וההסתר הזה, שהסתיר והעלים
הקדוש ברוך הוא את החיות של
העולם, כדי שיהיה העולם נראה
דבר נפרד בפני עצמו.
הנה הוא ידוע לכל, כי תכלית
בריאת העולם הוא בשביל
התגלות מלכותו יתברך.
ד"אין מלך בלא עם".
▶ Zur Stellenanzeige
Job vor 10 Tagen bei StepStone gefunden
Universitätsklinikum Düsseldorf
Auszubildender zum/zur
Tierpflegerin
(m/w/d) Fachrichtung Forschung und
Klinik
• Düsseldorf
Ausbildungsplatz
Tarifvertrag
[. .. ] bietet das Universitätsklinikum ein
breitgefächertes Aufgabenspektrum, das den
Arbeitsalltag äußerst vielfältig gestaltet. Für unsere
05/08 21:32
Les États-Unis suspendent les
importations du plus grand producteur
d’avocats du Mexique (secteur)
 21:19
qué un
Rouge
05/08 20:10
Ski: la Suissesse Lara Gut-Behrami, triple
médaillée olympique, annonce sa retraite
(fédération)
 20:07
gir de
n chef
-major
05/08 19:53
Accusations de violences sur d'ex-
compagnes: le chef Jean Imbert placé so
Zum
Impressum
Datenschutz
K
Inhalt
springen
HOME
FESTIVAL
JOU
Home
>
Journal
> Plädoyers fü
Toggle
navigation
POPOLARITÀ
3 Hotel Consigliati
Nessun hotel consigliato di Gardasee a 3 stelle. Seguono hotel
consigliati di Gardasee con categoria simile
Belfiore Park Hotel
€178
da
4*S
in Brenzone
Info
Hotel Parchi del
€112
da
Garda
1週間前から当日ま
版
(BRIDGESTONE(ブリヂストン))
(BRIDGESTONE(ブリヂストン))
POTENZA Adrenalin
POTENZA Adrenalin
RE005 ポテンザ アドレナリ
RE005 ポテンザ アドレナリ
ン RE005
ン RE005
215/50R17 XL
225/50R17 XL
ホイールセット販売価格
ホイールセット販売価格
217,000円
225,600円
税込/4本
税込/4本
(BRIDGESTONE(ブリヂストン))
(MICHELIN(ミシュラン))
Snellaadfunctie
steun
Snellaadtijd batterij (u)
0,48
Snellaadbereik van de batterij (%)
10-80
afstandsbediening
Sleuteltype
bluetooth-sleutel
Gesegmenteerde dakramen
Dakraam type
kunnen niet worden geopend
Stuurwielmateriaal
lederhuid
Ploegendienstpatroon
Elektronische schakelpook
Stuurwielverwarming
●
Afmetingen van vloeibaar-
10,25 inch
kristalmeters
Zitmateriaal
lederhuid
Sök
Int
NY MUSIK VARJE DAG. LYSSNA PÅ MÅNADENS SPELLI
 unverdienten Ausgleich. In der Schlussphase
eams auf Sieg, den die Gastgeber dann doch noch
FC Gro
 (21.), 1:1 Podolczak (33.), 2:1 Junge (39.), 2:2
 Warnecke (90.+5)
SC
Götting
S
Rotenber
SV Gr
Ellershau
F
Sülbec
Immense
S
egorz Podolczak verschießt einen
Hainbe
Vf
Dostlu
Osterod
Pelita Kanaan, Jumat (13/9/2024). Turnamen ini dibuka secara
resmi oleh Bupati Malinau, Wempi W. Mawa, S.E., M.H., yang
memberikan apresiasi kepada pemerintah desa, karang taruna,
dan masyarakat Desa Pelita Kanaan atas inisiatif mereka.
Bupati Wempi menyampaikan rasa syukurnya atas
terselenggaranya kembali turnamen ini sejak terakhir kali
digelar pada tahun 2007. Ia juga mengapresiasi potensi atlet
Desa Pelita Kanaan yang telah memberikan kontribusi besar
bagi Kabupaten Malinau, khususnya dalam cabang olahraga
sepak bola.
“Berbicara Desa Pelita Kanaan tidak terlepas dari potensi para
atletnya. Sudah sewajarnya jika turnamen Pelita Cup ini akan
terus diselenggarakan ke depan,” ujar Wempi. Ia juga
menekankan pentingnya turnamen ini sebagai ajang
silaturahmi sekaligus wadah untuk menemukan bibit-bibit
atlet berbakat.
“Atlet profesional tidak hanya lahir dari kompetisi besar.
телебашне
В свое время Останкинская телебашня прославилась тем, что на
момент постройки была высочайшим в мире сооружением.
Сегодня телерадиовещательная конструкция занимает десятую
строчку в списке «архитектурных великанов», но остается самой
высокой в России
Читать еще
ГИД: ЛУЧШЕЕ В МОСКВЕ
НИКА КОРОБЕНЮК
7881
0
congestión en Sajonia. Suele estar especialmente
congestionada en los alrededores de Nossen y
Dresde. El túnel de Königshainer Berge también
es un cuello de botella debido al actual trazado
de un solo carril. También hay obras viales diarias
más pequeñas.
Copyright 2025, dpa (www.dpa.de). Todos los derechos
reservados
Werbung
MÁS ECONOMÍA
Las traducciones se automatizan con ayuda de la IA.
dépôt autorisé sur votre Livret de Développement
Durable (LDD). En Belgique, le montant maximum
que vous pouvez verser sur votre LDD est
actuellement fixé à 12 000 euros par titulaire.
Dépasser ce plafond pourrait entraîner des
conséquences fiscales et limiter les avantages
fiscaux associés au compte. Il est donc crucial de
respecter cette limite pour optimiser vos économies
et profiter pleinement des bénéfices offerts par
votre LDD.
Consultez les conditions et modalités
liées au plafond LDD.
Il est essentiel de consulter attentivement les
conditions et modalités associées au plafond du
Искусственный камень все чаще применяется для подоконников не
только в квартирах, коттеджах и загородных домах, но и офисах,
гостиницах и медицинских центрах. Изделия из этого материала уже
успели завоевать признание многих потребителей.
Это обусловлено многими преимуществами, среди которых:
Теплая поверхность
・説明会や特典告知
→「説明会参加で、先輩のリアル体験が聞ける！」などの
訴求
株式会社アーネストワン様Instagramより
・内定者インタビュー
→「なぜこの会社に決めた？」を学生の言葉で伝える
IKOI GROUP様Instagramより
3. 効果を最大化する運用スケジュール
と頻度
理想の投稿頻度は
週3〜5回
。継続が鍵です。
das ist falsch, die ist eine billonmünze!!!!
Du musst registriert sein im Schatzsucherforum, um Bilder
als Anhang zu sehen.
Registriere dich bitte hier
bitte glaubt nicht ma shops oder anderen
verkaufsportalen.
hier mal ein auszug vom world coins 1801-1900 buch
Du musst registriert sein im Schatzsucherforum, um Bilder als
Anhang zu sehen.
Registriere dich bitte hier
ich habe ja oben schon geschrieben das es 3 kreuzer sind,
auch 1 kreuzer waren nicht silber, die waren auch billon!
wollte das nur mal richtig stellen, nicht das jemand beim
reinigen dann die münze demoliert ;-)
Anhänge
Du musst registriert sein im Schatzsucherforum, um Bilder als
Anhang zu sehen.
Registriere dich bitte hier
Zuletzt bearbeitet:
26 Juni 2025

Assignment:
Lay out everything from the start of the entries down to and including the line containing "05/08 19:53" as a Markdown table with the columns Row and Line. Number each line in the Row column and leave out blank lines.

Solution:
| Row | Line |
|---|---|
| 1 | וההסתר הזה, שהסתיר והעלים |
| 2 | הקדוש ברוך הוא את החיות של |
| 3 | העולם, כדי שיהיה העולם נראה |
| 4 | דבר נפרד בפני עצמו. |
| 5 | הנה הוא ידוע לכל, כי תכלית |
| 6 | בריאת העולם הוא בשביל |
| 7 | התגלות מלכותו יתברך. |
| 8 | ד"אין מלך בלא עם". |
| 9 | ▶ Zur Stellenanzeige |
| 10 | Job vor 10 Tagen bei StepStone gefunden |
| 11 | Universitätsklinikum Düsseldorf |
| 12 | Auszubildender zum/zur |
| 13 | Tierpflegerin |
| 14 | (m/w/d) Fachrichtung Forschung und |
| 15 | Klinik |
| 16 | • Düsseldorf |
| 17 | Ausbildungsplatz |
| 18 | Tarifvertrag |
| 19 | [. .. ] bietet das Universitätsklinikum ein |
| 20 | breitgefächertes Aufgabenspektrum, das den |
| 21 | Arbeitsalltag äußerst vielfältig gestaltet. Für unsere |
| 22 | 05/08 21:32 |
| 23 | Les États-Unis suspendent les |
| 24 | importations du plus grand producteur |
| 25 | d’avocats du Mexique (secteur) |
| 26 |  21:19 |
| 27 | qué un |
| 28 | Rouge |
| 29 | 05/08 20:10 |
| 30 | Ski: la Suissesse Lara Gut-Behrami, triple |
| 31 | médaillée olympique, annonce sa retraite |
| 32 | (fédération) |
| 33 |  20:07 |
| 34 | gir de |
| 35 | n chef |
| 36 | -major |
| 37 | 05/08 19:53 |